» Extract:
# # # # # # #
What has brought Fiona to this parlous state? Did she offer the boy too much or too little? Is she in love or in egregious loco parentis? It's hard to tell and harder to care, not least because the judge's breakdown comes long after the movie has begun a long, slow slide into bathetic inconsequence that can't be stemmed by Thompson's modulated restraint or the excellent backup she gets from Tucci and the usual assemblage of terrific British actors. So parched of saving humor is the film that one wants to extract every moment of comic joy from the great character actor Jason Watkins as Fiona's meticulous assistant, inevitably named Nigel. "Have you ever been wild and free, Nigel?" inquires his workaholic boss? "No, never, My Lady," the startled factotum deadpans. "Thank God."

The problem lies less with Eyre's smooth directing than with the attenuated material, adapted from a rather anodyne novel that's far from McEwan's best. The movie is of a piece with the director's capable mid-career films (Iris, Notes on a Scandal), none of which has ever bettered his wonderful 1983 debut feature, The Ploughman's Lunch. McEwan scripted that political drama too, and it's hard to square his densely witty screenplay there with the clanging bombast of The Children Act, which is studded with statements of intent ("I'm going to have an affair") or import ("I left this marriage for two days. You left this marriage years ago"), or throwaway lines that airily dispose of significant subtexts ("Just too busy to have children"). Characters move through their posh habitats, explaining what they've done, are about to do, should have done years ago. Their confusion is fine; the fuzziness of the filmmaking less so.
# # # # # # #
» Exercise data:
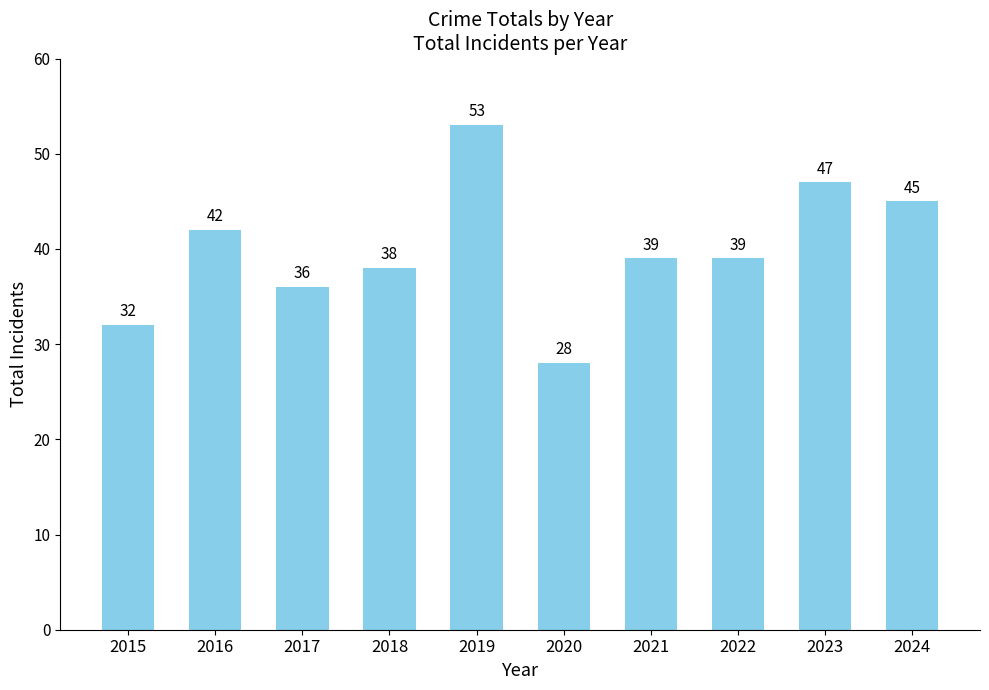

Is it true that the value at 2018 is 11?

False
# # # # # # #
» Problems to solve:
1: According to the review of The Children Act, what was the director's 1983 debut feature?
2: Resume the review of The Children Act from its last sentence.

» Activity answers:
1: The Ploughman's Lunch.

2:
At once wan and self-important, The Children Act dances around the psychological complication and philosophical depth that have brought some of McEwan's other novels such renown along with the best of the films they've inspired, like Enduring Love and Atonement. Is the film an inquiry into reason versus faith? The divorce of thought from feeling in a woman who has lost her bearings? In a movie so beautifully dressed and well-mannered, it feels almost churlish to ask if maybe the empress wears no clothes.